Records from a data collection

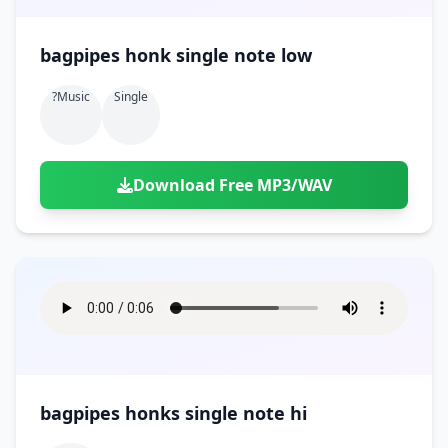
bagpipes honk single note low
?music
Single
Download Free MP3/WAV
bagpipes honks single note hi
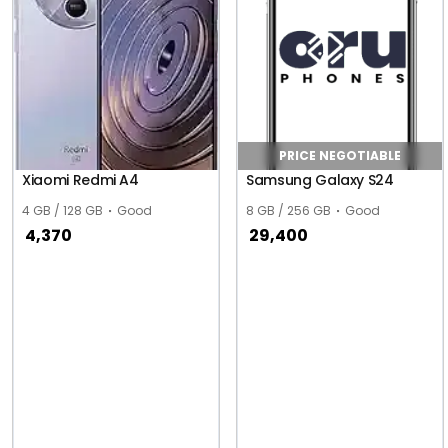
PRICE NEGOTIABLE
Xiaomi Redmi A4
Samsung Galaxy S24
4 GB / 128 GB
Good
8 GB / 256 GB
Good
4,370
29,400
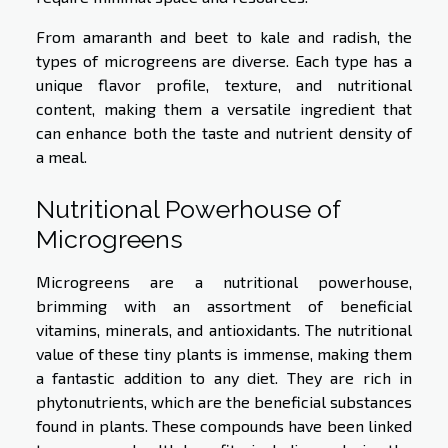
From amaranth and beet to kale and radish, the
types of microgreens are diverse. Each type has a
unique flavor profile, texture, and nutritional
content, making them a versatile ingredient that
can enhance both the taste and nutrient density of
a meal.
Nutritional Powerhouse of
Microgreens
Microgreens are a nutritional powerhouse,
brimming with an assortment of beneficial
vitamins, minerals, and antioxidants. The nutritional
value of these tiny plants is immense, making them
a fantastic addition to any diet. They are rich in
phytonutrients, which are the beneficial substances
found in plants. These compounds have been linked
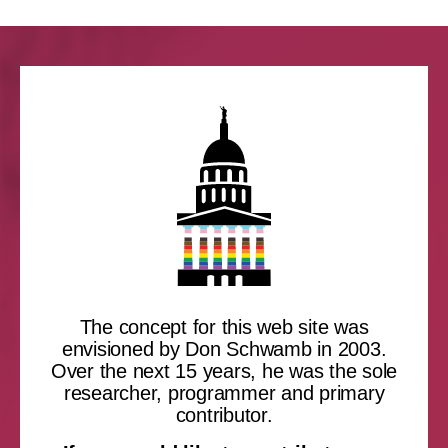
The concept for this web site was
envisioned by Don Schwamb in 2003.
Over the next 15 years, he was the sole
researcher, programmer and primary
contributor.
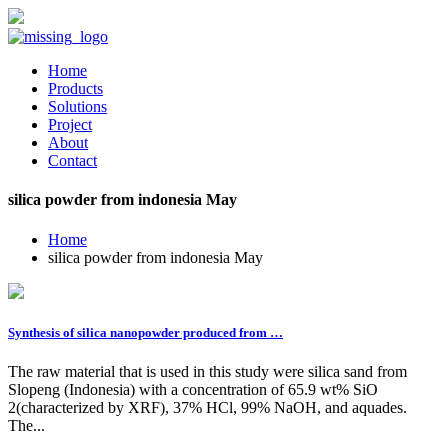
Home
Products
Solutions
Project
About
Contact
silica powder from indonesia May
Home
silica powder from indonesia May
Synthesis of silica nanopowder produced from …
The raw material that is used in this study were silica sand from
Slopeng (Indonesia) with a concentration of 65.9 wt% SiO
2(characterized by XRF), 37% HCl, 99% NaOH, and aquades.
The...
==
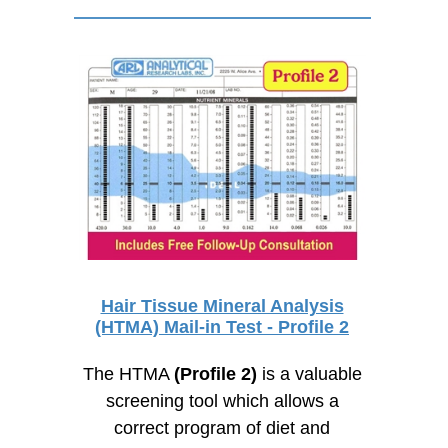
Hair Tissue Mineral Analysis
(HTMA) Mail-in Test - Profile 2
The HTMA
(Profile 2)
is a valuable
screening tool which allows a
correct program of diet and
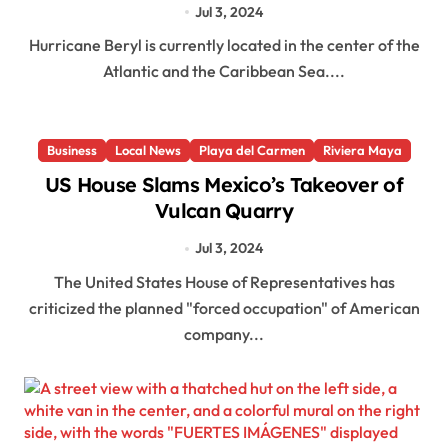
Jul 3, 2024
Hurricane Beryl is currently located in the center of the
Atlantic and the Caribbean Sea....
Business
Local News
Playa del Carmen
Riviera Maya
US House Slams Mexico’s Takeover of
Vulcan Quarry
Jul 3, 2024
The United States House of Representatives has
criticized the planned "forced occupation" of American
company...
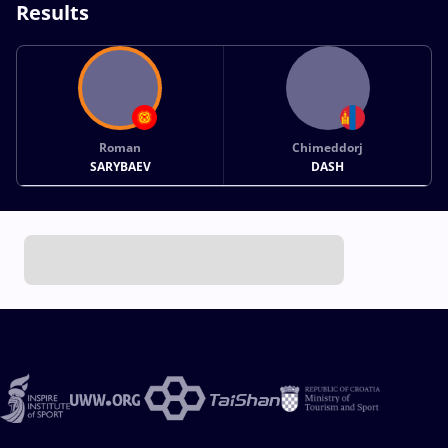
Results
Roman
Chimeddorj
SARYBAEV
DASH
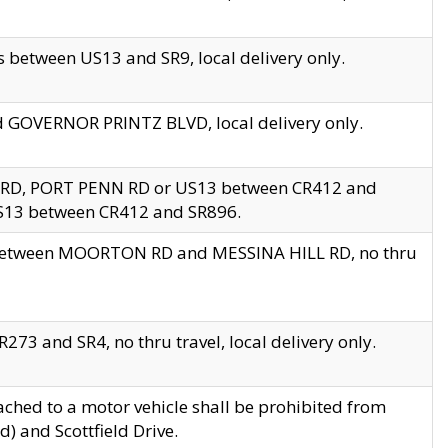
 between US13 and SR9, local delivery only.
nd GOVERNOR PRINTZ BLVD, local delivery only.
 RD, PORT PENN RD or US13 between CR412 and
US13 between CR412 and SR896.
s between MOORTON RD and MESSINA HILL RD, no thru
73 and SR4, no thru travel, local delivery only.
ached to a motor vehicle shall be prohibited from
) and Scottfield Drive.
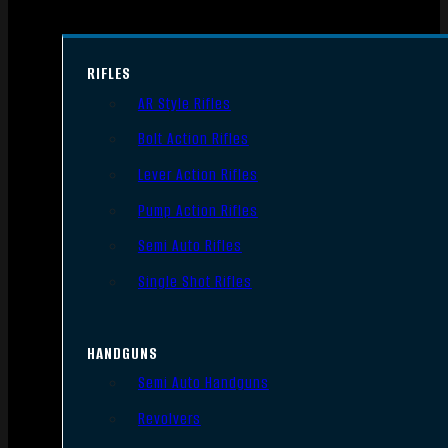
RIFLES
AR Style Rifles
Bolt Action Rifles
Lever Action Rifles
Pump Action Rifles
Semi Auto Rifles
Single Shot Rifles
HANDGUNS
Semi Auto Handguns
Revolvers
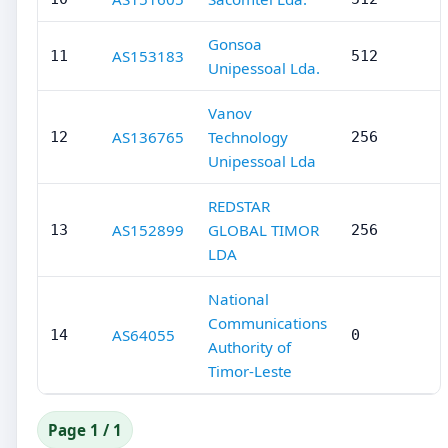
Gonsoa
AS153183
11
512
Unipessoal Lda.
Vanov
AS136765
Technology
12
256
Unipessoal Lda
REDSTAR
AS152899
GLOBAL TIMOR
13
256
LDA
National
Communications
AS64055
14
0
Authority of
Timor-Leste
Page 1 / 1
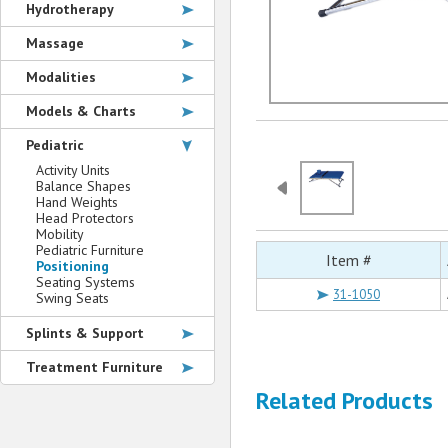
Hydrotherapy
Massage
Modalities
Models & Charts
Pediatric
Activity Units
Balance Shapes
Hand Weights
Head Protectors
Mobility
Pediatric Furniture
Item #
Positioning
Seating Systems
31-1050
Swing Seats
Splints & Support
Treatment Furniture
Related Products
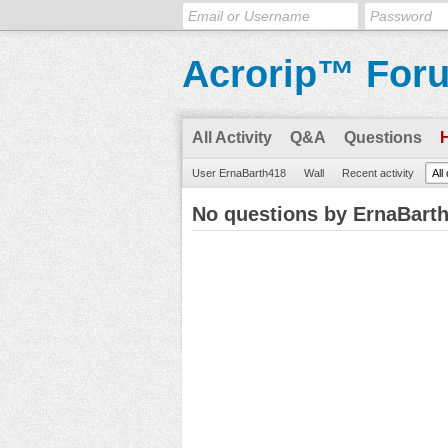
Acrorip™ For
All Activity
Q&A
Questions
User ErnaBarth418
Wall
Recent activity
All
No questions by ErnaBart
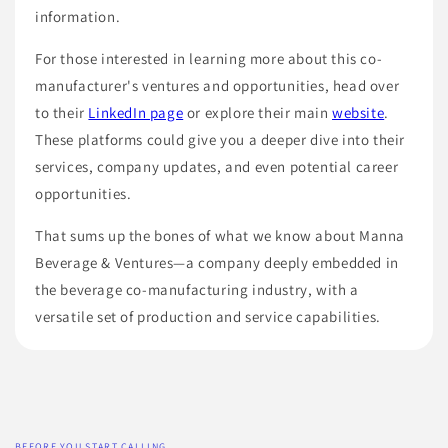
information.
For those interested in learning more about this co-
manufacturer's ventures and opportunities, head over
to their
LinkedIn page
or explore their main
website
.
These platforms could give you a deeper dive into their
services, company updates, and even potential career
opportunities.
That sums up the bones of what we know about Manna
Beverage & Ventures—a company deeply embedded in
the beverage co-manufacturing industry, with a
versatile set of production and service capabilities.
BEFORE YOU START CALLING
---
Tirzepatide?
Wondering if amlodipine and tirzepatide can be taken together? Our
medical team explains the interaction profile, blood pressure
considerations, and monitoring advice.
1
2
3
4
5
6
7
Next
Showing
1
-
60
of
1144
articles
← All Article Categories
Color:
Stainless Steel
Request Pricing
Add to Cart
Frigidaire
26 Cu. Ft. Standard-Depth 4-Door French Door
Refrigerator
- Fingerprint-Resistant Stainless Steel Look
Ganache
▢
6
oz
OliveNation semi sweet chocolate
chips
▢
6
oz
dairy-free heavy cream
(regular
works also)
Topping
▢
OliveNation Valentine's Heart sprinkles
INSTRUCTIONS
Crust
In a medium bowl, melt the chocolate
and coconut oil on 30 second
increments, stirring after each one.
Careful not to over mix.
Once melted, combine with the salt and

EXERCISE GOAL
Some lines above may contain the string "silica". State how many of them the records have, and nothing more.

WORKED SOLUTION
4